## Assigned task
Across the entries below, the lines containing "none" should be counted and only their number returned.

Stored data entries

********************

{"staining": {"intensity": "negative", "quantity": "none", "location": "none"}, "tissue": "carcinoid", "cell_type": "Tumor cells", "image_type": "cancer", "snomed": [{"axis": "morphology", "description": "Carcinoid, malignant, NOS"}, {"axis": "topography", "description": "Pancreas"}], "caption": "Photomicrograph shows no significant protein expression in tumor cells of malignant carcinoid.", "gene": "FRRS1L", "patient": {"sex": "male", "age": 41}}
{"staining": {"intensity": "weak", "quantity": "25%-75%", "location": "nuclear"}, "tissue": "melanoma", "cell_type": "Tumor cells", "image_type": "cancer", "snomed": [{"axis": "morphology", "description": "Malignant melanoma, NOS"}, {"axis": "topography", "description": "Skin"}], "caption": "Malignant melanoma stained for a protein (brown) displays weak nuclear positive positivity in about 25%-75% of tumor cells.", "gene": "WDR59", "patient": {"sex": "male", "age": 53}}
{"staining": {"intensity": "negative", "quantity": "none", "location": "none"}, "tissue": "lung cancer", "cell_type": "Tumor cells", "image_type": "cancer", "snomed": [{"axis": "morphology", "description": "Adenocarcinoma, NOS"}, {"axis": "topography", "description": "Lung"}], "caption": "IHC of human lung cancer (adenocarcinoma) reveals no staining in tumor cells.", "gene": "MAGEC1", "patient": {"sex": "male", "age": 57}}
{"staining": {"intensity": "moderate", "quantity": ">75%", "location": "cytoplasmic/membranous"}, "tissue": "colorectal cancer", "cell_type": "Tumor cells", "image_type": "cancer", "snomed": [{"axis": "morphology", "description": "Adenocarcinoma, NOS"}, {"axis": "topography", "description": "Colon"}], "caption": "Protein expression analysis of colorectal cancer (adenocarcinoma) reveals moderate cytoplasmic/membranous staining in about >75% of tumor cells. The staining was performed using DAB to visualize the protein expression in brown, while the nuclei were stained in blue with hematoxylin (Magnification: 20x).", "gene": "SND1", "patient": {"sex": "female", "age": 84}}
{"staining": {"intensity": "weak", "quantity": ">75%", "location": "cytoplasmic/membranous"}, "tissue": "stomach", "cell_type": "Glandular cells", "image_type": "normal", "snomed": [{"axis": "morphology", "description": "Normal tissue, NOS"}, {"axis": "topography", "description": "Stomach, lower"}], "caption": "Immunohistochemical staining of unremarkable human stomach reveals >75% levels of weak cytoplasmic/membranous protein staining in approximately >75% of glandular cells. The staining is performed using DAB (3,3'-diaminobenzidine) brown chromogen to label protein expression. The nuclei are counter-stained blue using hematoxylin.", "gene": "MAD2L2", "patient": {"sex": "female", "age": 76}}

********************

## Task solution
2